Directions for this task: In the piece on the final episode of the Blacklist, update the passage from "Yes, it’s fiction, but" to "and yes; numb." by replacing "masterful" with "superb", and give the revised passage.

Text under study:

The Final Episode of the Blacklist

How can I not comment on the final episode of the Blacklist after watching every episode of the series from the very first episode in Season 1 to the final episode 10 years later?  I am still numb.

Yes, it’s fiction, but the storyline and characters grow on a viewer and fan after many years. The brilliance of James Spader in acting out the idiosyncrasies, foibles, eccentricities, compassion, cold-heartedness, brutality, brilliance and calm demeanor of Raymond (Red) Reddington was masterful throughout the series. It is doubtful that the character or the series could have been the same with any other actor. Spader made the character real.

But, here I am today, after watching the final 2-hour (two-part) episode of the show’s 10-year tenure feeling empty, let down, disappointed and yes; numb.

Spoiler alert !!!  If you did not yet see the final moments of the last episode (somehow), then don’t read the following.

Information given:
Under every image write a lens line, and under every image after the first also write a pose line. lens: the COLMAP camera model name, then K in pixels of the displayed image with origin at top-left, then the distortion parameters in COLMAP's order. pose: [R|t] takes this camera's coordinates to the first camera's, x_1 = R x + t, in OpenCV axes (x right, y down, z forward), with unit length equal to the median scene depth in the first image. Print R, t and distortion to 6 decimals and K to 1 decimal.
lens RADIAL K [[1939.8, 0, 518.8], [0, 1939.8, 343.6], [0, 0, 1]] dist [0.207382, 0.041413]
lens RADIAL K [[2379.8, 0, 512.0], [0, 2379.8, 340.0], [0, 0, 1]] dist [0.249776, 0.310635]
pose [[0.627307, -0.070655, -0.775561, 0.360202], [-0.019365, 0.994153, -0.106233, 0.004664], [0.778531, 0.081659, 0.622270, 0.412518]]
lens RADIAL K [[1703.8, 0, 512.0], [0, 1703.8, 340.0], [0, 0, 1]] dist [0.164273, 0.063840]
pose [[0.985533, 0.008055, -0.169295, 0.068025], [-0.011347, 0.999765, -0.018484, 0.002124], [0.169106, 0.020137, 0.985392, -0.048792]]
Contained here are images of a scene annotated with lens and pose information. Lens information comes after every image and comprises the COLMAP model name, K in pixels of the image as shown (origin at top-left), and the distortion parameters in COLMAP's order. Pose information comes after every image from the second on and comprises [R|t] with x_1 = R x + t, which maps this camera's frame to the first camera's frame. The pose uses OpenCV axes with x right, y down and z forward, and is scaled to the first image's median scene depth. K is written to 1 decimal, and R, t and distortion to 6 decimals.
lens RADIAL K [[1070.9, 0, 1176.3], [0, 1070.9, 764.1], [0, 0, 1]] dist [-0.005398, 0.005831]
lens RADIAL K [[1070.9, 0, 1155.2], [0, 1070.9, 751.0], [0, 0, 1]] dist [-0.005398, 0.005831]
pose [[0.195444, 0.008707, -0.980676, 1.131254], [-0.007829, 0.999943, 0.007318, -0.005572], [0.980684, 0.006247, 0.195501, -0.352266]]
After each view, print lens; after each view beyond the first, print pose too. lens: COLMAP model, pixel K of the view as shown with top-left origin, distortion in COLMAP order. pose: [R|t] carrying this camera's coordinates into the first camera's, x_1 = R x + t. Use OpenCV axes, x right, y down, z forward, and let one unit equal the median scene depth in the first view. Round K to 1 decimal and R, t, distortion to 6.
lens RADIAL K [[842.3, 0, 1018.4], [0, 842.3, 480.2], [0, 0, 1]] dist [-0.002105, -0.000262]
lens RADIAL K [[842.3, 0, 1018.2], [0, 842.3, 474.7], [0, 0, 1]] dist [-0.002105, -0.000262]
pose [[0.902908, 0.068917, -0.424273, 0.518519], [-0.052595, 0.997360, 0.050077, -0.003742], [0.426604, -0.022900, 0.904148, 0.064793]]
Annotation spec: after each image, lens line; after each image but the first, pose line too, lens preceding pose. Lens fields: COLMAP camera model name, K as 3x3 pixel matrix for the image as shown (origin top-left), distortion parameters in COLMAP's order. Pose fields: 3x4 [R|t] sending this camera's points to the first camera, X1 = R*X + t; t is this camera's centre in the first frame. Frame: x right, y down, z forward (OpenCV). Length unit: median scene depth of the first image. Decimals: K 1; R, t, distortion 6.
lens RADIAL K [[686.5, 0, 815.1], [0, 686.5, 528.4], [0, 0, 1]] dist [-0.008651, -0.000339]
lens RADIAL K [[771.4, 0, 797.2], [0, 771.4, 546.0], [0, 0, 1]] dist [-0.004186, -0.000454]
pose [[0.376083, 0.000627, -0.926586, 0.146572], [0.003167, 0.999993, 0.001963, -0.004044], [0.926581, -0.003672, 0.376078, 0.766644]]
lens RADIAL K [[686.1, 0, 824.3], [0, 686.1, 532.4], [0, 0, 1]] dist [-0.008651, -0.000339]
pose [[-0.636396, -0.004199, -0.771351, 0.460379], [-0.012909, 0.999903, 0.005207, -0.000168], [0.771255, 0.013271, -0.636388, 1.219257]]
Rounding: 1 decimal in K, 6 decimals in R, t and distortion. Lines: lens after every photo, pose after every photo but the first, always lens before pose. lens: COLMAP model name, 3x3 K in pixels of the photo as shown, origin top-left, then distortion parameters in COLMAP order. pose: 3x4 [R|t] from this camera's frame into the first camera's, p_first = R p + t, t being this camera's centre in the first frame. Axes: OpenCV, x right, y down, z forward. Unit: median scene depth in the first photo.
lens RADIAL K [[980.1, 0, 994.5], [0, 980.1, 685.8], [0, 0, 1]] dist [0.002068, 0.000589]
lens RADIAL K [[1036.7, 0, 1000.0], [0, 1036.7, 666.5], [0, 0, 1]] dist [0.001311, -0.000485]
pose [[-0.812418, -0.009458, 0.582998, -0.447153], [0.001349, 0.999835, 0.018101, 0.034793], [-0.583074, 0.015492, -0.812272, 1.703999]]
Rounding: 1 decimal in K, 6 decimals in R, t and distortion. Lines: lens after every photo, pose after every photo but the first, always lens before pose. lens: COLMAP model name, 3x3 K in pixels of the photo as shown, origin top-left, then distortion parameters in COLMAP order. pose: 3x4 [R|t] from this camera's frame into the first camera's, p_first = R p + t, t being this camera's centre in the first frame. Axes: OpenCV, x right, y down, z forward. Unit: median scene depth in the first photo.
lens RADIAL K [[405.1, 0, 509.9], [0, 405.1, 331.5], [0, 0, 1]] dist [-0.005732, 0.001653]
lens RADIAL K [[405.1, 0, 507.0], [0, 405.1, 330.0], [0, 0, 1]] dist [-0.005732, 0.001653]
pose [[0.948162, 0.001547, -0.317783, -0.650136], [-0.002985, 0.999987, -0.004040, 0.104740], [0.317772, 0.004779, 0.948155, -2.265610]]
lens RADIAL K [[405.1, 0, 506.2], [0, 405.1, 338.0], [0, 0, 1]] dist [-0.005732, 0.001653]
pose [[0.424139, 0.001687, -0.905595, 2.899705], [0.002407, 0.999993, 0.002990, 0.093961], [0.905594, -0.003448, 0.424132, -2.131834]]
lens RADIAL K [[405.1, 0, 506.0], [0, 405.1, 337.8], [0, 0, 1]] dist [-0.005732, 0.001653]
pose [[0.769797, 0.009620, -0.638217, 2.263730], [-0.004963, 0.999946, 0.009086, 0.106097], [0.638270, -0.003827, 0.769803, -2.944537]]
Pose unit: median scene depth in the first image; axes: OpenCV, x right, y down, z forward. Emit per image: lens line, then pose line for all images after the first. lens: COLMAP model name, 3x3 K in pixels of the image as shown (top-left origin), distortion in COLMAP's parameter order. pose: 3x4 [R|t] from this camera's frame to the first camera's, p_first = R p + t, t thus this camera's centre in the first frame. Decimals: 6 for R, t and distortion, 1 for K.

Output of the exercise:
Yes, it’s fiction, but the storyline and characters grow on a viewer and fan after many years. The brilliance of James Spader in acting out the idiosyncrasies, foibles, eccentricities, compassion, cold-heartedness, brutality, brilliance and calm demeanor of Raymond (Red) Reddington was superb throughout the series. It is doubtful that the character or the series could have been the same with any other actor. Spader made the character real.

But, here I am today, after watching the final 2-hour (two-part) episode of the show’s 10-year tenure feeling empty, let down, disappointed and yes; numb.